O método de Direcionalidade Correlacionada e Integrada (CID):A luz de cintilação (azul) é isotrópica e independente da direção do neutrino solar. A luz Cherenkov (amarela) está correlacionada com a direção do neutrino solar e produz um cone com uma abertura de ~43° A Sun produzirá uma distribuição plana para cintilação e fundo e uma distribuição de pico para fótons cherenkov em cos(alpha) ~ 0,7. Crédito:Colaboração Borexino.
De fato, enquanto a equipe mede efetivamente os fótons de Cherenkov, eles precisam traduzir essa medição no número de eventos de neutrinos. Para isso, eles precisam saber o número de fótons de Cherenkov que seriam produzidos para cada evento de neutrino, que está relacionado aos dados de calibração.
“O Borexino é um ambiente muito adverso para contar fótons de Cherenkov, pois nunca foi construído ou esperado para realizar tal tarefa”, disse Martyn. "Então, a conquista mais notável é que mostramos que a informação direcional é acessível mesmo neste detector de cintilação monolítico."
No futuro, a medição coletada pela Borexino Collaboration pode abrir caminho para novos experimentos de física de partículas híbridas que combinam os pontos fortes dos detectores de cintilação e Cherenkov. Como seu resultado é experimental e não baseado apenas em simulações, demonstra claramente a viabilidade desses experimentos híbridos.
Em seus próximos estudos, Martyn e seus colegas planejam se concentrar em um tipo de neutrinos chamados neutrinos do ciclo CNO. Estes são neutrinos produzidos durante o ciclo CNO, um processo em que o hidrogênio é fundido em hélio, por meio de uma reação catalítica entre carbono, nitrogênio e oxigênio.
Crédito:Colaboração Borexino.
Prevê-se que o ciclo CNO contribua para aproximadamente 1% de toda a fusão de hidrogênio no sol.
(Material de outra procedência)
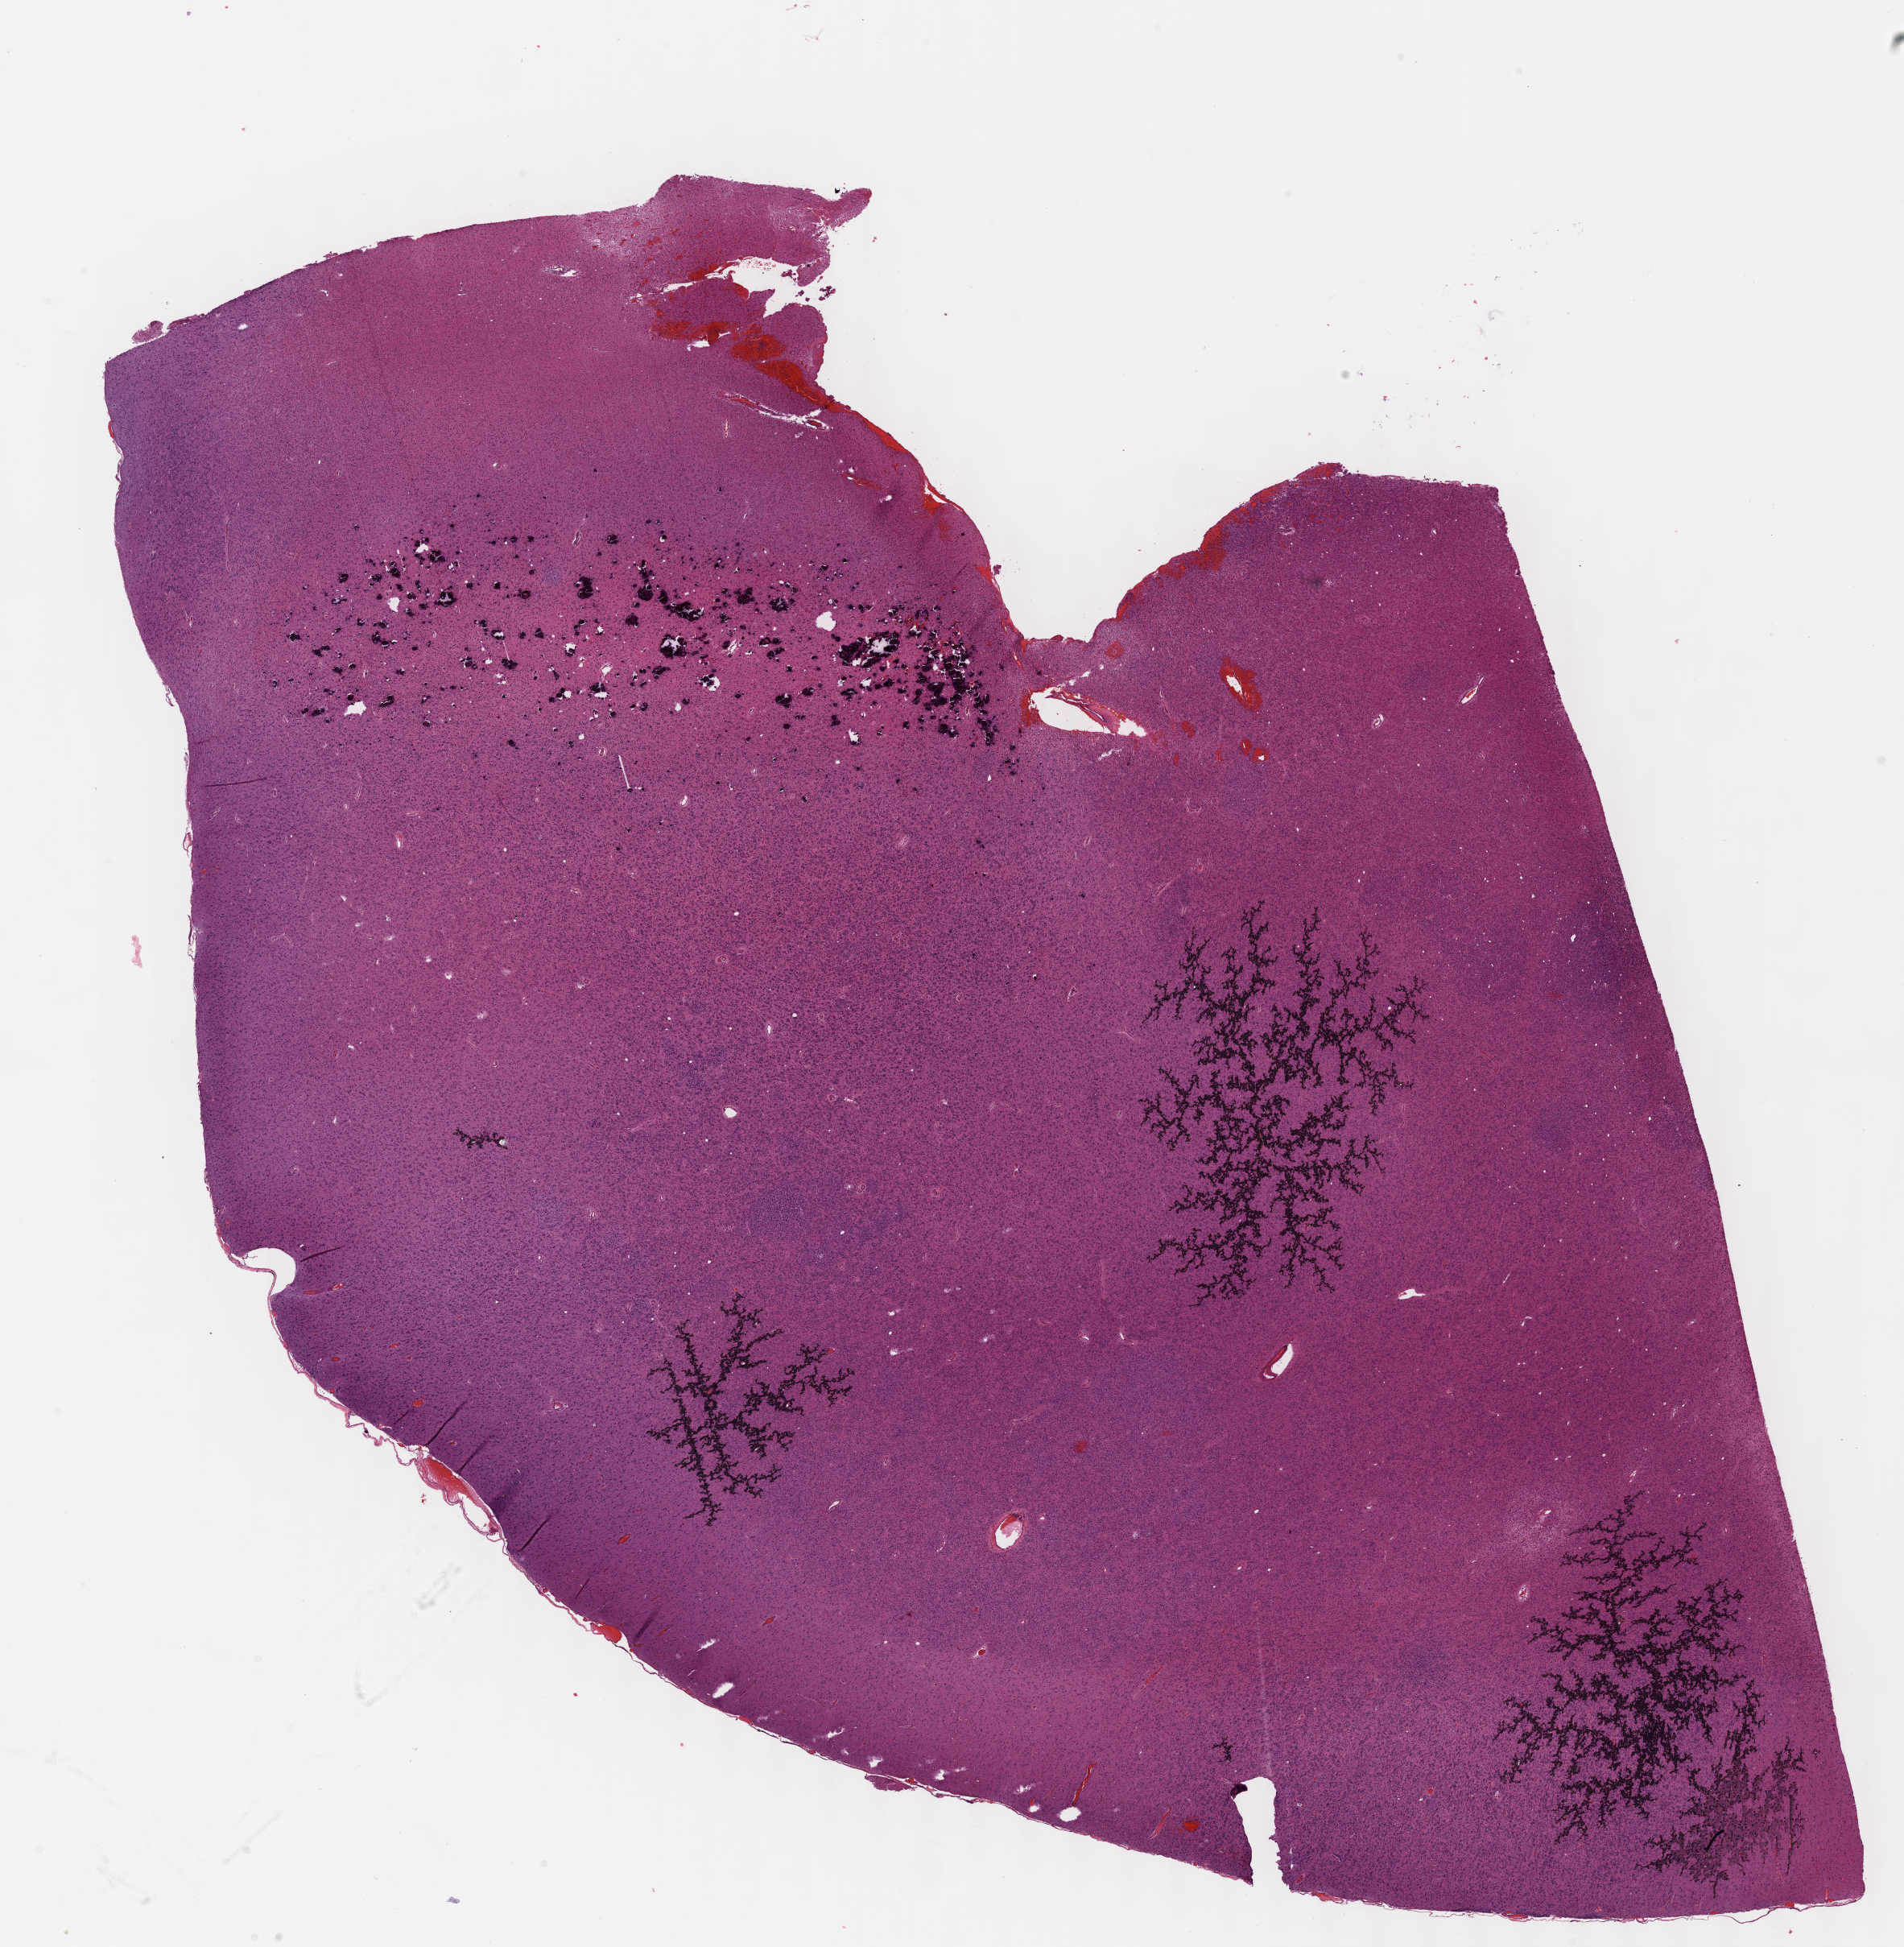
Whole-slide histology image, H&E-stained — whole scanned area (about 19.1 x 19.5 mm, slide scanned at 40x) shown as a low-resolution overview, formalin-fixed paraffin-embedded (FFPE) diagnostic section, brain, primary tumour sample. Male, age 64 years at initial diagnosis.
Diagnosis: Oligodendroglioma, anaplastic (cerebrum).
Os neutrinos produzidos durante este processo, portanto, possuem estatísticas baixas.
"Em Borexino, também temos o problema do fundo radioativo do 210Bi, cujo espectro se parece muito com o espectro dos neutrinos do ciclo CNO", acrescentou Martyn. "Mesmo que o Borexino seja ultra-rádio puro, a combinação das baixas estatísticas de neutrinos e a semelhança dos espectros de energia entre o sinal e o fundo de 210Bi tornam uma análise de neutrinos CNO desafiadora. Em um de nossos trabalhos anteriores, encontramos evidências experimentais de neutrinos produzidos no ciclo de fusão CNO. Como próximo passo em nossa pesquisa, queremos tentar incluir as informações direcionais como um complemento à análise padrão nesta região de energia CNO (~0,9 a 1,4 MeV)."